Essential Literacy Learning:
The Code, the Concepts, the Conversations
February 14-16 | Springfield, Mass.
Keynote & Guest Presenters
The 2012 Winter Conference features award-winning poet, memoirist, and novelist Jimmy Santiago Baca, author and educator ReLeah Cossett Lent, and Sonia Nieto, a leading aurthority on educational equity and social justice and Professor Emerita of Language, Literacy, and Culture, School of Education, University of Massachusetts.
Jimmy Santiago Baca
Keynote Speaker & Guest Presenter
Born in New Mexico of Indio-Mexican descent, Jimmy Santiago Baca was raised first by his grandmother and later sent to an orphanage. A runaway at age 13, it was after Baca was sentenced to five years in a maximum security prison that he began to turn his life around: he learned to read and write and unearthed a voracious passion for poetry. During a fateful conflict with another inmate, Jimmy was shaken by the voices of Neruda and Lorca, and made a choice that would alter his destiny. Instead of becoming a hardened criminal, he emerged from prison a writer. Baca sent three of his poems to Denise Levertov, the poetry editor of Mother Jones. The poems were published and became part of Immigrants in Our Own Land, published in 1979, the year he was released from prison. He earned his GED later that same year and now has several honorary doctorates. He is the winner of the Pushcart Prize, the American Book Award, the International Hispanic Heritage Award and for his memoir A Place to Stand the prestigious International Award. In 2006 he won the Cornelius P. Turner Award.
Baca has devoted his post-prison life to writing and teaching others who are overcoming hardship. His themes include American Southwest barrios, addiction, injustice, education, community, love and beyond. He has conducted hundreds of writing workshops in prisons, community centers, libraries, and universities throughout the country. He is also working with students and teachers in school districts internationally.
In 2005 he created Cedar Tree Inc., a nonprofit foundation that works to give people of all walks of life the opportunity to become educated and improve their lives.

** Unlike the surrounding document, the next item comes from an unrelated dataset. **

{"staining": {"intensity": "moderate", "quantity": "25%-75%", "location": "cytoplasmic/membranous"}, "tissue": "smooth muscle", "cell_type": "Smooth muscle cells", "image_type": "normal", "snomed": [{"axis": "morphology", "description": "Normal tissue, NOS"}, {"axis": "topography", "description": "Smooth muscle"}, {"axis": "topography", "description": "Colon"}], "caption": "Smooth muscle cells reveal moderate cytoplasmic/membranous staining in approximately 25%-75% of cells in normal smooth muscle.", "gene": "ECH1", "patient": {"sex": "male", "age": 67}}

Cedar Tree provides free instruction, books, writing material and scholarships. Cedar Tree has an ongoing writing workshop in the Albuquerque Women’s Prison and at the South Valley Community Center. Cedar Tree also has an Internship program that provides live-in writing scholarships at Wind River Ranch, and in the south valley of Albuquerque. The program allows students, writers and poets the opportunity to write, attend poetry readings, conduct writing workshops, and work on documentary film production.
Baca’s latest works include a documentary, a book of short stories, a novel, several volumes of poetry and a project for at-risk youth co-authored with ReLeah Cossett Lent titled Adolescents on the Edge.
ReLeah Cossett Lent
ReLeah Cossett Lent was a teacher for more than twenty years before becoming a founding member of a statewide literacy project at the University of Central Florida. She is now a consultant, writing and speaking about adolescent literacy issues. Her three most recent books include Literacy for Real: Reading, Thinking and Learning in the Content Areas (Teachers College Press), Engaging Adolescent Learners: A Guide for Content-Area Teachers (Heinemann) and Literacy Learning Communities: A Guide for Creating Sustainable Change in Secondary Schools (Heinemann). ReLeah’s first two books, co-authored with Gloria Pipkin and published by Heinemann, At the Schoolhouse Gate: Lessons in Intellectual Freedom and Silent No More: Stories of Courage in American Schools, won the American Library Association’s Intellectual Freedom Award and the NCTE/Slate Intellectual Freedom Award. ReLeah was also the recipient of the PEN/Newman’s Own First Amendment Award in 1999. Her latest project with Jimmy Santiago Baca is a new teaching resource for reaching at-risk adolescents, which includes a book and DVD titled Adolescents on the Edge, Stories and Lessons to Transform Learning.
Sonia Nieto, Professor Emerita of Language, Literacy, and Culture, School of Education, University of Massachusetts, Amherst, has taught students from elementary school through doctoral studies. Her research focuses on multicultural education, teacher education, and the education of Latinos, immigrants, and other students of culturally and linguistically diverse backgrounds. She has written many journal articles and book chapters and several books on these topics, including Affirming Diversity: The Sociopolitical Context of Multicultural Education (6th ed, 2012, with Patty Bode), The Light in Their Eyes: Creating Multicultural Learning Communities (2nd edition, 2010), and Language, Culture, and Teaching: Critical Perspectives (2nd ed, 2010). She serves on several regional and national advisory boards that focus on educational equity and social justice, and she has received many academic and community awards for her scholarship, teaching, and advocacy, including four honorary doctorates. In 2011, she was selected as a Fellow of the American Educational Research Association and as a Laureate for Kappa Delta Pi.